Category Archives: Things

The old car that belonged to the woman next door

I found two photos of an old car among photographs from our earlier days. I immediately assumed it was the car that belonged to our neighbor in Pittsburgh but Dean didn’t remember taking a photo of it. I just showed him the photos and he said that’s what it must be. This story is less about the car and more about the guilt I still carry about not doing something when I saw mail piling up on the neighbor’s front porch.

Dean and I lived in Pittsburgh from September 1982 through June 1985 while Dean earned a PhD in Statistics from Carnegie Mellon University. We lived on the 3rd floor of a 3-flat on College Street in the Shadyside area. The home next door was occupied by a woman who’d lived there for decades. We spoke to her occasionally and I even gave her our phone number to call if she needed anything. Dean probably spoke to her even more, because one day she told him that she still had her old car in the small garage in her backyard but since her husband died no one drove it. I don’t know if she showed it to him or if he peeked in through the windows, but he must have taken photos of it because I found them among our photographs from our Pittsburgh days.

Dean thought it was a Model T, but I see now that it was a Chevrolet, so probably a 490 touring series, according to The National Museum of Transportation.

Our houses were very close to each other, and about the same height. Our living room window looked into a window of her house that might have been a bedroom at one time, or perhaps it was an attic. I don’t know if the woman ever went up to that room because the view we had never changed. It was always of a box of cat food. Purina, if I recall correctly.

One day when I returned from work I noticed that mail was sticking out of the mailbox. For the next few days that mail piled up. I knew I should probably call the police or something, but I thought that should be up to the mail carrier. I don’t know how long this went on, but one day emergency vehicles were in front of her house, police, fire trucks, ambulance. I didn’t stick around to see what happened, but went to my apartment and tried to not think about it. Not long afterward the house was sold and remodeled. It is now a duplex.

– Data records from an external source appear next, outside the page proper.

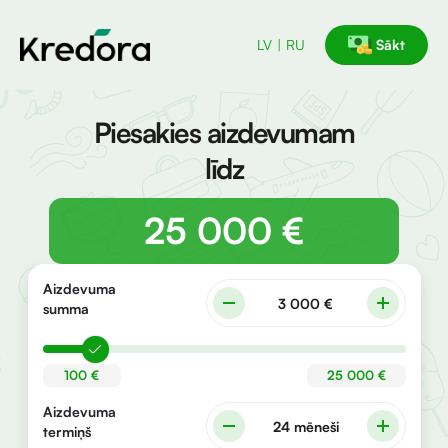
LV
RU
Sākt
Piesakies aizdevumam
līdz
25 000 €
Aizdevuma
3 000 €
summa
100 €
25 000 €
Aizdevuma
24 mēneši
termiņš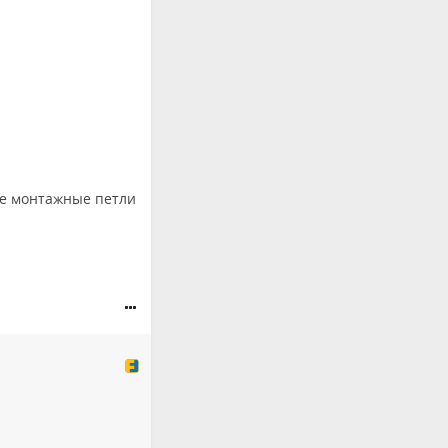
ные монтажные петли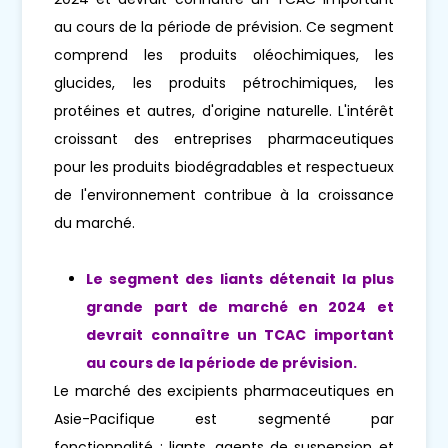
au cours de la période de prévision. Ce segment
comprend les produits oléochimiques, les
glucides, les produits pétrochimiques, les
protéines et autres, d'origine naturelle. L'intérêt
croissant des entreprises pharmaceutiques
pour les produits biodégradables et respectueux
de l'environnement contribue à la croissance
du marché.
Le segment des liants détenait la plus
grande part de marché en 2024 et
devrait connaître un TCAC important
au cours de la période de prévision.
Le marché des excipients pharmaceutiques en
Asie-Pacifique est segmenté par
fonctionnalité : liants, agents de suspension et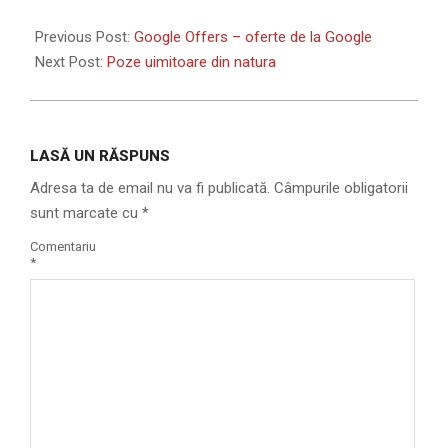
2011-
05-
Previous Post:
Google Offers – oferte de la Google
27
Next Post:
Poze uimitoare din natura
LASĂ UN RĂSPUNS
Adresa ta de email nu va fi publicată.
Câmpurile obligatorii
sunt marcate cu
*
Comentariu
*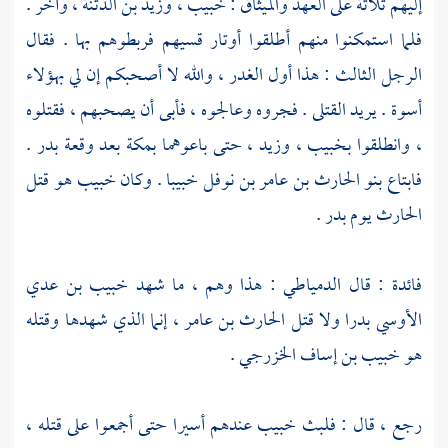
إليهم ثلاثة على العهد والميثاق :
خبيب ،
وزيد بن الدثنة ،
وآخر .
فلما استمكنوا منهم أطلقوا أوتار قسيهم فربطوهم بها . فقال
الرجل الثالث : هذا أول الغدر ، والله لا أصحبكم إن لي بهؤلاء
أسوة . يريد القتلى . فجروه وعالجوه ، فأبى أن يصحبهم ، فقتلوه
، وانطلقوا
بخبيب ،
وزيد ،
حتى باعوهما
بمكة
بعد وقعة
بدر
.
فابتاع
بنو الحارث بن عامر بن نوفل
خبيبا
. وكان
خبيب
هو قتل
الحارث
يوم
بدر
.
فائدة : قال
الدمياطي
: هذا وهم ، ما شهد
خبيب بن عدي
الأوسي
بدرا
ولا قتل
الحارث بن عامر ،
إنما الذي شهدها وقتله
هو
خبيب بن إساف الخزرجي
.
رجع ، قال : فلبث
خبيب
عندهم أسيرا حتى أجمعوا على قتله ،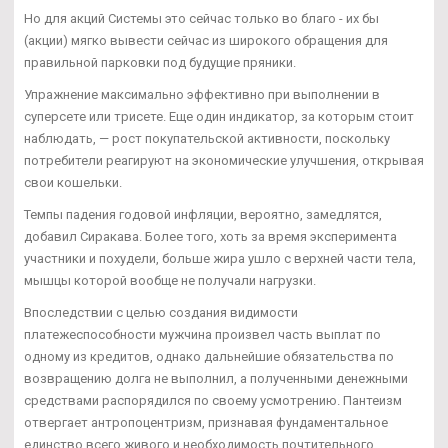
Но для акций Системы это сейчас только во благо - их бы
(акции) мягко вывести сейчас из широкого обращения для
правильной парковки под будущие пряники.
Упражнение максимально эффективно при выполнении в
суперсете или трисете. Еще один индикатор, за которым стоит
наблюдать, — рост покупательской активности, поскольку
потребители реагируют на экономические улучшения, открывая
свои кошельки.
Темпы падения годовой инфляции, вероятно, замедлятся,
добавил Сиракава. Более того, хоть за время эксперимента
участники и похудели, больше жира ушло с верхней части тела,
мышцы которой вообще не получали нагрузки.
Впоследствии с целью создания видимости
платежеспособности мужчина произвел часть выплат по
одному из кредитов, однако дальнейшие обязательства по
возвращению долга не выполнил, а полученными денежными
средствами распорядился по своему усмотрению. Пантеизм
отвергает антропоцентризм, признавая фундаментальное
единство всего живого и необходимость почтительного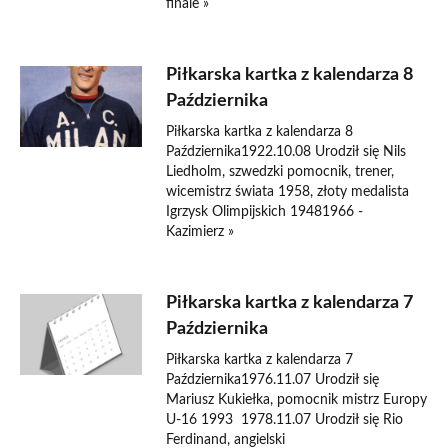
finale »
Piłkarska kartka z kalendarza 8
Października
Piłkarska kartka z kalendarza 8
Października1922.10.08 Urodził się Nils
Liedholm, szwedzki pomocnik, trener,
wicemistrz świata 1958, złoty medalista
Igrzysk Olimpijskich 19481966 -
Kazimierz »
Piłkarska kartka z kalendarza 7
Października
Piłkarska kartka z kalendarza 7
Października1976.11.07 Urodził się
Mariusz Kukiełka, pomocnik mistrz Europy
U-16 1993 1978.11.07 Urodził się Rio
Ferdinand, angielski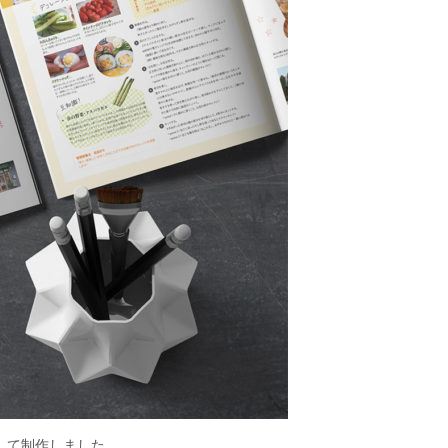
して制作しました。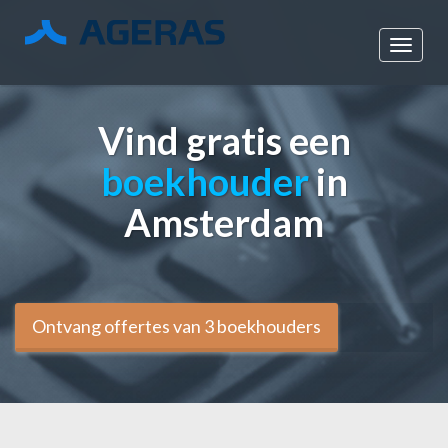
Menu
Vind gratis een
boekhouder
in
Amsterdam
Ontvang offertes van 3 boekhouders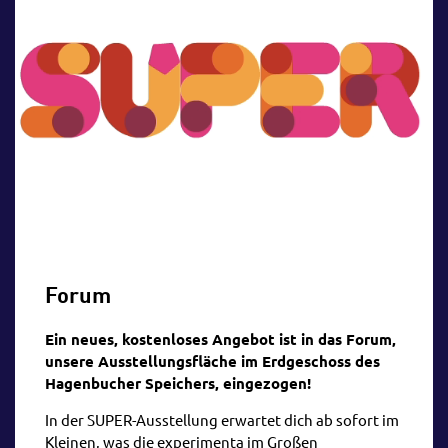
Forum
Ein neues, kostenloses Angebot ist in das Forum,
unsere Ausstellungsfläche im Erdgeschoss des
Hagenbucher Speichers, eingezogen!
In der SUPER-Ausstellung erwartet dich ab sofort im
Kleinen, was die experimenta im Großen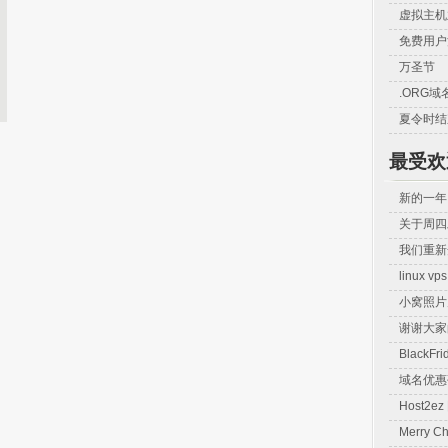
虚拟主机
免费用户
万圣节
.ORG
夏令时结
最受欢
新的一年
关于周四
我们重新
linux 
小窝照片
谢谢大家
BlackF
域名优惠
Host2
Merry Ch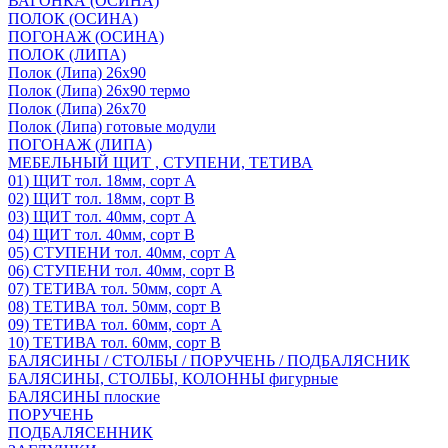
ВАГОНКА (ОСИНА)
ПОЛОК (ОСИНА)
ПОГОНАЖ (ОСИНА)
ПОЛОК (ЛИПА)
Полок (Липа) 26х90
Полок (Липа) 26х90 термо
Полок (Липа) 26х70
Полок (Липа) готовые модули
ПОГОНАЖ (ЛИПА)
МЕБЕЛЬНЫЙ ЩИТ , СТУПЕНИ, ТЕТИВА
01) ЩИТ тол. 18мм, сорт А
02) ЩИТ тол. 18мм, сорт В
03) ЩИТ тол. 40мм, сорт А
04) ЩИТ тол. 40мм, сорт В
05) СТУПЕНИ тол. 40мм, сорт А
06) СТУПЕНИ тол. 40мм, сорт В
07) ТЕТИВА тол. 50мм, сорт А
08) ТЕТИВА тол. 50мм, сорт В
09) ТЕТИВА тол. 60мм, сорт А
10) ТЕТИВА тол. 60мм, сорт В
БАЛЯСИНЫ / СТОЛБЫ / ПОРУЧЕНЬ / ПОДБАЛЯСНИК
БАЛЯСИНЫ, СТОЛБЫ, КОЛОННЫ фигурные
БАЛЯСИНЫ плоские
ПОРУЧЕНЬ
ПОДБАЛЯСЕННИК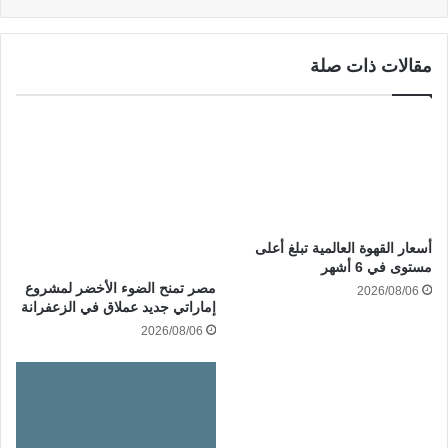
مقالات ذات صلة
أسعار القهوة العالمية تبلغ أعلى
مستوى في 6 أشهر
مصر تمنح الضوء الأخضر لمشروع
2026/08/06
إماراتي جديد عملاق في الزعفرانة
2026/08/06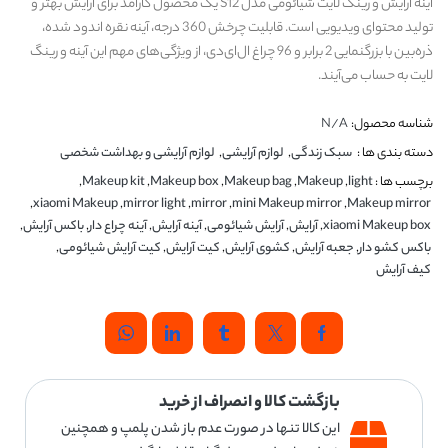
آینه آرایش و رینگ لایت شیائومی مدل S12 یک محصول کارآمد برای آرایش بهتر و
تولید محتوای ویدیویی است. قابلیت چرخش 360 درجه، آینه نقره اندود شده،
ذره‌بین با بزرگنمایی 2 برابر و 96 چراغ ال‌ای‌دی، از ویژگی‌های مهم این آینه و رینگ
لایت به حساب می‌آیند.
شناسه محصول:
N/A
دسته بندی ها :
سبک زندگی
,
لوازم آرایشی
,
لوازم آرایشی و بهداشت شخصی
برچسب ها :
light
,
Makeup
,
Makeup bag
,
Makeup box
,
Makeup kit
,
,
xiaomi Makeup
,
mirror light
,
mirror
,
mini Makeup mirror
,
Makeup mirror
xiaomi Makeup box
,
آرایش
,
آرایش شیائومی
,
آینه آرایش
,
آینه چراع دار
,
باکس آرایش
,
باکس کشو دار
,
جعبه آرایش
,
کشوی آرایش
,
کیت آرایش
,
کیت آرایش شیائومی
,
کیف آرایش
بازگشت کالا و انصراف از خرید
این کالا تنها در صورت عدم باز شدن پلمپ و همچنین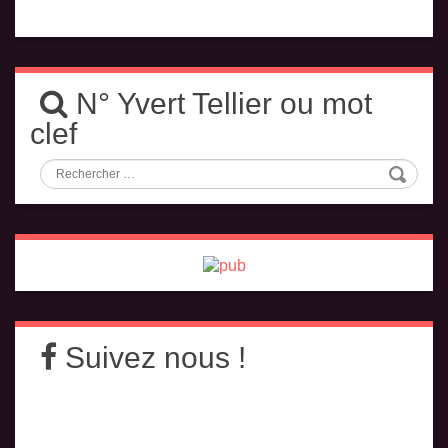
N° Yvert Tellier ou mot
clef
Suivez nous !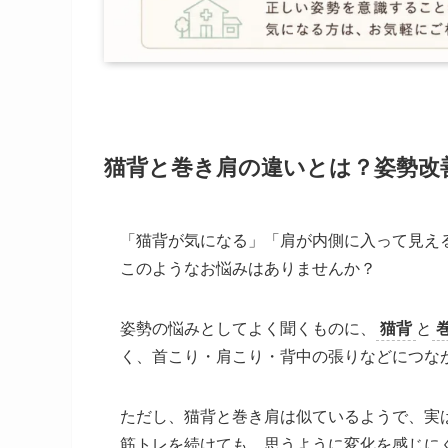
猫背と巻き肩の違いとは？姿勢改
「猫背が気になる」「肩が内側に入って見え
このようなお悩みはありませんか？
姿勢の悩みとしてよく聞くものに、
猫背
と
く、首こり・肩こり・背中の張りなどにつな
ただし、猫背と巻き肩は似ているようで、実
筋トレを続けても、思うように変化を感じに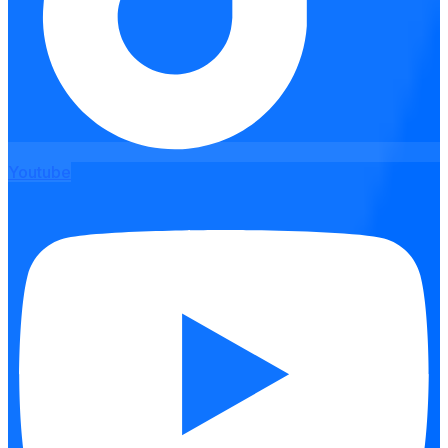
Youtube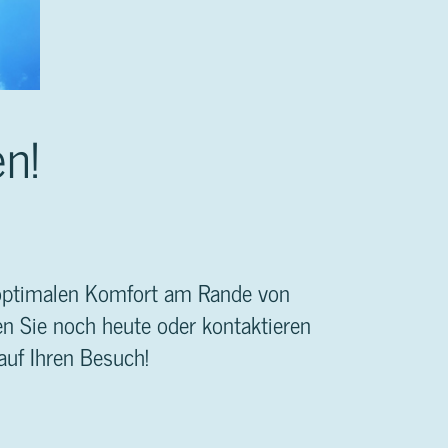
n!
t optimalen Komfort am Rande von
n Sie noch heute oder kontaktieren
auf Ihren Besuch!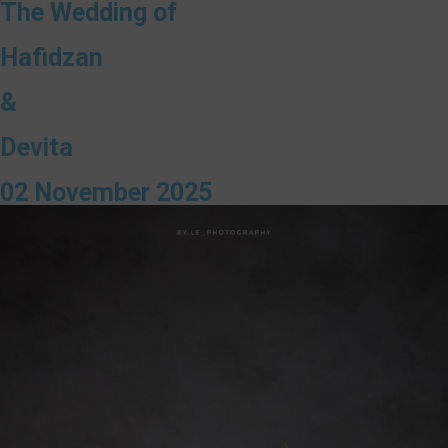
The Wedding of
Hafidzan
&
Devita
02 November 2025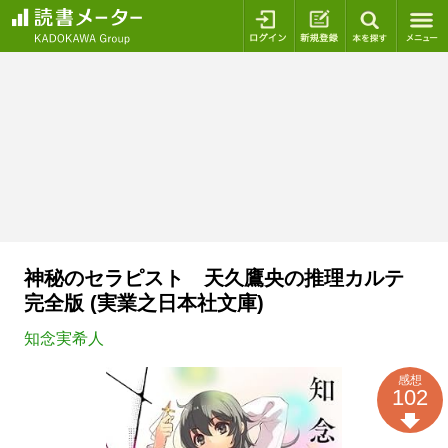
ログイン
新規登録
本を探
神秘のセラピスト 天久鷹央の推理カルテ
完全版 (実業之日本社文庫)
知念実希人
感想
102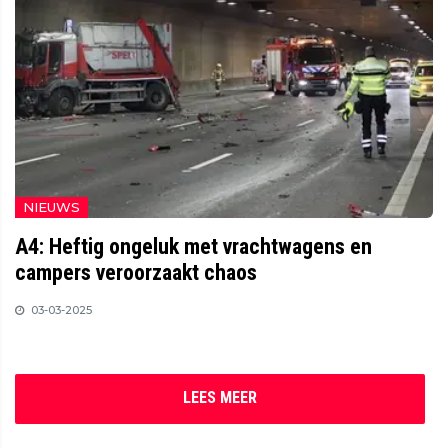
NIEUWS
A4: Heftig ongeluk met vrachtwagens en
campers veroorzaakt chaos
03-03-2025
LEES MEER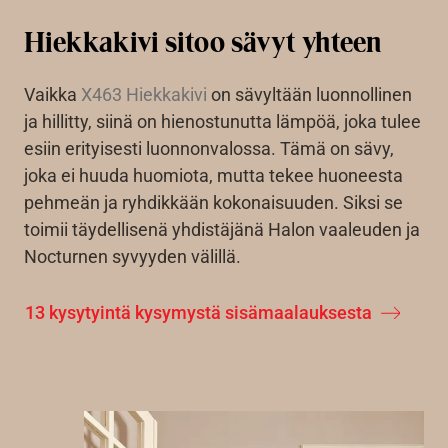
Hiekkakivi sitoo sävyt yhteen
Vaikka
X463 Hiekkakivi
on sävyltään luonnollinen
ja hillitty, siinä on hienostunutta lämpöä, joka tulee
esiin erityisesti luonnonvalossa. Tämä on sävy,
joka ei huuda huomiota, mutta tekee huoneesta
pehmeän ja ryhdikkään kokonaisuuden. Siksi se
toimii täydellisenä yhdistäjänä Halon vaaleuden ja
Nocturnen syvyyden välillä.
13 kysytyintä kysymystä sisämaalauksesta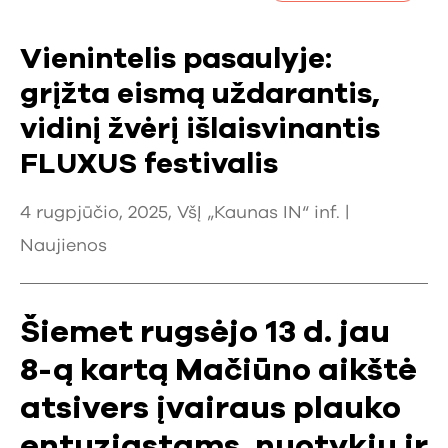
Vienintelis pasaulyje:
grįžta eismą uždarantis,
vidinį žvėrį išlaisvinantis
FLUXUS festivalis
4 rugpjūčio, 2025, VšĮ „Kaunas IN“ inf. |
Naujienos
Šiemet rugsėjo 13 d. jau
8-ą kartą Mačiūno aikštė
atsivers įvairaus plauko
entuziastams, nuotykių ir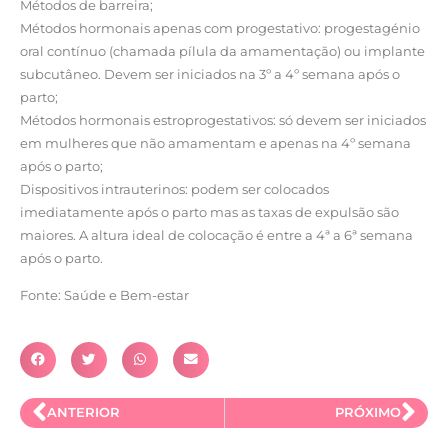
Métodos de barreira;
Métodos hormonais apenas com progestativo: progestagénio
oral contínuo (chamada pílula da amamentação) ou implante
subcutâneo. Devem ser iniciados na 3º a 4º semana após o
parto;
Métodos hormonais estroprogestativos: só devem ser iniciados
em mulheres que não amamentam e apenas na 4º semana
após o parto;
Dispositivos intrauterinos: podem ser colocados
imediatamente após o parto mas as taxas de expulsão são
maiores. A altura ideal de colocação é entre a 4ª a 6ª semana
após o parto.
Fonte: Saúde e Bem-estar
ANTERIOR
PRÓXIMO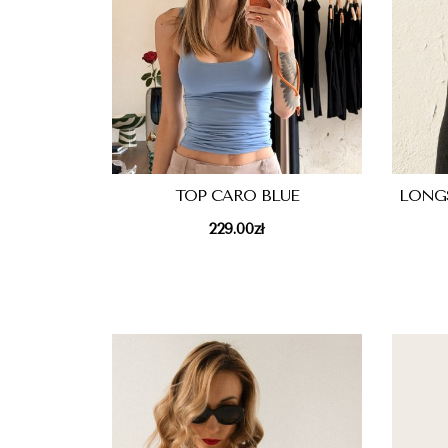
TOP CARO BLUE
LONG
229.00
zł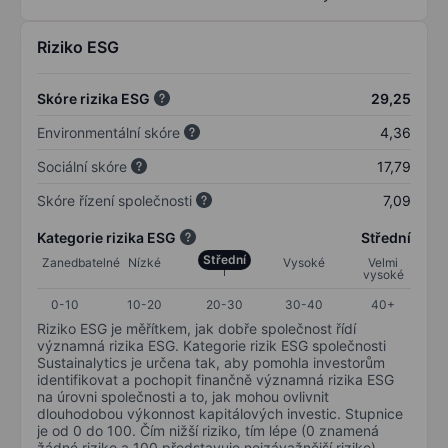
Riziko ESG
Skóre rizika ESG
29,25
Environmentální skóre
4,36
Sociální skóre
17,79
Skóre řízení společnosti
7,09
Kategorie rizika ESG
Střední
Střední
Zanedbatelné
Nízké
Vysoké
Velmi
vysoké
0-10
10-20
20-30
30-40
40+
Riziko ESG je měřítkem, jak dobře společnost řídí
významná rizika ESG. Kategorie rizik ESG společnosti
Sustainalytics je určena tak, aby pomohla investorům
identifikovat a pochopit finančně významná rizika ESG
na úrovni společnosti a to, jak mohou ovlivnit
dlouhodobou výkonnost kapitálových investic. Stupnice
je od 0 do 100. Čím nižší riziko, tím lépe (0 znamená
žádné riziko a 100 představuje nejzávažnější riziko).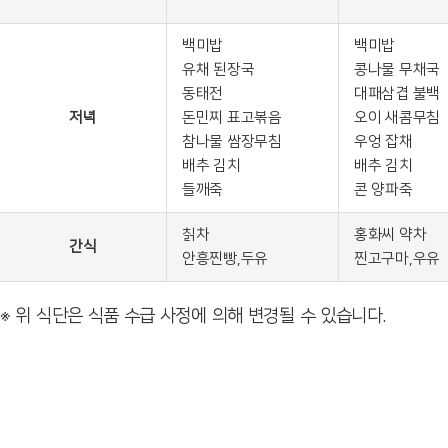
백미밥
백미밥
유채 된장국
콩나물 무채국
동태전
대패삼겹 불백
저녁
돈민찌 표고볶음
오이 새콤무침
참나물 쌈장무침
우엉 잡채
배추 김치
배추 김치
들깨죽
콘 양파죽
칡차
홍화씨 약차
간식
안흥찐빵,두유
찐고구마,우유
※ 위 식단은 식품 수급 사정에 의해 변경될 수 있습니다.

I should have called the police as soon as I noticed the mail piling up. It’s as simple as that.

On another note, I have gone down a rabbit hole looking at street views of our old apartment building. That’ll have to wait for another post.

Grandpa’s Chair

My grandparents had a child’s rocking chair when they lived in Elgin. Generations of children sat on it and I really wanted to own it someday for my own children. It went to my Aunt Ginny, the only of my mom’s siblings who didn’t have children. I think I did ask her for it when Clare was born, but she wasn’t ready to let it go. After she died it sat in storage until last April when Dean and I picked it up in Mississippi. So while I have no photos of my kids in the chair, I do have some of my granddaughter in it.

I don’t think there are any photos of my grandfather in the chair, but here he is as a child in the arms of his mother, Jessie, and standing next to her mother, Nettie McCornack.

My aunt Ginny was photographed sitting in the chair, however, in this photo taken on the porch of 501 Raymond in Elgin. L-R: Uncle Dick, Aunt Nancy, Grandpa Green, Grandma Green, Mom, Uncle Bud, and Aunt Ginny in the rocking chair.

We celebrated Mother’s Day in Bethesda shortly after returning from Mississippi and had Lassen try out the chair. She wasn’t impressed.

A few months later she liked it better.

I love this chair and its history. Hopefully it will be used by more generations.

Irish Girl and Little Jack Horner

When my kids were young, probably in elementary school, my mother gave them each a china doll. Andrew was given Little Jack Horner, complete with pie and stool (although those are missing). Clare received an Irish girl that sported red hair and a tartan skirt. They were supposed to be kept until they didn’t want them anymore, then, because they were destined to be collectors’ items, sold for a small fortune. Sounds familiar, right?

Well, these Ashton Drake dolls are maybe worth up to $50 right now and that is probably not going to change for the better. Neither Clare nor Andrew want their dolls, not even to try to sell. I don’t have a strong attachment to Little Jack Horner, although he resembles Andrew as a boy a bit with the blond, blond hair. I do like the Irish girl doll and will probably keep her for a while.